[Records from a collection]
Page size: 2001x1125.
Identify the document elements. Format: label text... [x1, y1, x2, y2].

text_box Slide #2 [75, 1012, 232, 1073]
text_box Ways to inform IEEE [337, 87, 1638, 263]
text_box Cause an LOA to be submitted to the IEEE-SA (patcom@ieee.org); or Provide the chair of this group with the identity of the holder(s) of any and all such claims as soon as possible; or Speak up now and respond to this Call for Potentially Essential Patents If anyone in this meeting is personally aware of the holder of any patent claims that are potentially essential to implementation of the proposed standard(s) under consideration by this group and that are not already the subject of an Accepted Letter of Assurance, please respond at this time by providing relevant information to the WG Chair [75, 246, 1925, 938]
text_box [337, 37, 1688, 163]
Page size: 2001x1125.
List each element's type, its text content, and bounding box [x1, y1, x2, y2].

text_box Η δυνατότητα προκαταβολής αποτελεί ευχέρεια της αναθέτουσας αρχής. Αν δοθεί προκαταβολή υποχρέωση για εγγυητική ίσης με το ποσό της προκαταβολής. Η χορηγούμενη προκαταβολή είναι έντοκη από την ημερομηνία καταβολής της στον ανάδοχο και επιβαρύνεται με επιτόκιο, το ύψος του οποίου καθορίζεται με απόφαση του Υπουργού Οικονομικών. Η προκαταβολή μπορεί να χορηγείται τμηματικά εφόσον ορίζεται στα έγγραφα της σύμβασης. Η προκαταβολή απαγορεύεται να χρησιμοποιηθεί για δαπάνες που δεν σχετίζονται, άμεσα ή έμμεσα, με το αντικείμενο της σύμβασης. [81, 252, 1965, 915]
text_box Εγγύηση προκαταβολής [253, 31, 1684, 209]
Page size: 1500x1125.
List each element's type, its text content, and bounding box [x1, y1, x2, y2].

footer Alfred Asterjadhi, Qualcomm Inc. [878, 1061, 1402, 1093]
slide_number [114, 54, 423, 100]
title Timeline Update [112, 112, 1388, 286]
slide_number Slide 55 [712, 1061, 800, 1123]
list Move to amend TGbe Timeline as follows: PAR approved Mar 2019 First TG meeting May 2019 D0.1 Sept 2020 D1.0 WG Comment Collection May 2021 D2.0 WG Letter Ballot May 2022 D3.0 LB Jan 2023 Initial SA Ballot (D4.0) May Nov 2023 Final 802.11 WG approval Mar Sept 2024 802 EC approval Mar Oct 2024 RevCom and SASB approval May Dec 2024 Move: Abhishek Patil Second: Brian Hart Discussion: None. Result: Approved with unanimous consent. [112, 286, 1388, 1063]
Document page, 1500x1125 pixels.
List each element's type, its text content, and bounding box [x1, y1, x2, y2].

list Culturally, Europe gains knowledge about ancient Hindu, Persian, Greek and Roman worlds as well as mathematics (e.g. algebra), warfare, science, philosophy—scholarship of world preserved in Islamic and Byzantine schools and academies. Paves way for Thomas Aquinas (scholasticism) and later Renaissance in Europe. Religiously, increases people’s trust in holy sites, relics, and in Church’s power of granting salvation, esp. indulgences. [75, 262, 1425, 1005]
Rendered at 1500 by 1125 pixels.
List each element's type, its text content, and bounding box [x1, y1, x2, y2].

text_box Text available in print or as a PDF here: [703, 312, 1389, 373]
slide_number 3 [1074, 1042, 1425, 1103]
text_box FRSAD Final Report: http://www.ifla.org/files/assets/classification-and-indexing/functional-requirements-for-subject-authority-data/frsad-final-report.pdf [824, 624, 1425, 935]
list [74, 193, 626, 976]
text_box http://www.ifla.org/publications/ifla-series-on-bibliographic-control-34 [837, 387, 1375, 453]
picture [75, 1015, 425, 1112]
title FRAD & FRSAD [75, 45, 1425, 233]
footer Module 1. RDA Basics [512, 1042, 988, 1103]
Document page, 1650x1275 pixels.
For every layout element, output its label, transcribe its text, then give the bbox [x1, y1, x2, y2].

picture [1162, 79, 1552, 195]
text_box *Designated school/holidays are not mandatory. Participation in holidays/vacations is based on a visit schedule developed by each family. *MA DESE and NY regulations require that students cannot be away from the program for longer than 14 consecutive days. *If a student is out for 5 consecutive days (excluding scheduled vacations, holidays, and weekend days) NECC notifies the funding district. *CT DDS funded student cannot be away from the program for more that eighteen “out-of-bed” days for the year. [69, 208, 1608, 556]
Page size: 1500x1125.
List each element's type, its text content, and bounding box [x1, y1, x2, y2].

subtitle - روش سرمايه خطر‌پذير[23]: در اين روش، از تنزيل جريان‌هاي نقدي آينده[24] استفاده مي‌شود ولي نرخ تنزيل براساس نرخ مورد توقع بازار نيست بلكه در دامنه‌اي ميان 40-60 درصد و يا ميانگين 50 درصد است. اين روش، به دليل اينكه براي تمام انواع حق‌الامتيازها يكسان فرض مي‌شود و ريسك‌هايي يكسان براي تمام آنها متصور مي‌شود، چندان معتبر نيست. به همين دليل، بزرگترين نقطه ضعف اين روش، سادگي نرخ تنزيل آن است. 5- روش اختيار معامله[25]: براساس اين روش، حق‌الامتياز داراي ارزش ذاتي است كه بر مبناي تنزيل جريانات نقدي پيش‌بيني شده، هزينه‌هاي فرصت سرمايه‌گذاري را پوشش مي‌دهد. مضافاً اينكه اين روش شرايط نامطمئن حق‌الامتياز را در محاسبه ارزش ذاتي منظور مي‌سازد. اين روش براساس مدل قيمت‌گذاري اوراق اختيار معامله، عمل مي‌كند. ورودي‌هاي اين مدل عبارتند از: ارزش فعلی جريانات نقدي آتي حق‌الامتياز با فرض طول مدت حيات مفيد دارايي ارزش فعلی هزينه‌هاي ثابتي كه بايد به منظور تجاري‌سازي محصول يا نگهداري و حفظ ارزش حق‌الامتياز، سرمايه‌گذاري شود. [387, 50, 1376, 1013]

» **TASK STATEMENT**: Reproduce, character for character, only the lines of the preceding data that start at the line with "Document page, 1500x1125 pixels." and end at the line with "Document page, 1650x1275 pixels.", both included.

» **EXERCISE ANSWER**:
Document page, 1500x1125 pixels.
List each element's type, its text content, and bounding box [x1, y1, x2, y2].

list Culturally, Europe gains knowledge about ancient Hindu, Persian, Greek and Roman worlds as well as mathematics (e.g. algebra), warfare, science, philosophy—scholarship of world preserved in Islamic and Byzantine schools and academies. Paves way for Thomas Aquinas (scholasticism) and later Renaissance in Europe. Religiously, increases people’s trust in holy sites, relics, and in Church’s power of granting salvation, esp. indulgences. [75, 262, 1425, 1005]
Rendered at 1500 by 1125 pixels.
List each element's type, its text content, and bounding box [x1, y1, x2, y2].

text_box Text available in print or as a PDF here: [703, 312, 1389, 373]
slide_number 3 [1074, 1042, 1425, 1103]
text_box FRSAD Final Report: http://www.ifla.org/files/assets/classification-and-indexing/functional-requirements-for-subject-authority-data/frsad-final-report.pdf [824, 624, 1425, 935]
list [74, 193, 626, 976]
text_box http://www.ifla.org/publications/ifla-series-on-bibliographic-control-34 [837, 387, 1375, 453]
picture [75, 1015, 425, 1112]
title FRAD & FRSAD [75, 45, 1425, 233]
footer Module 1. RDA Basics [512, 1042, 988, 1103]
Document page, 1650x1275 pixels.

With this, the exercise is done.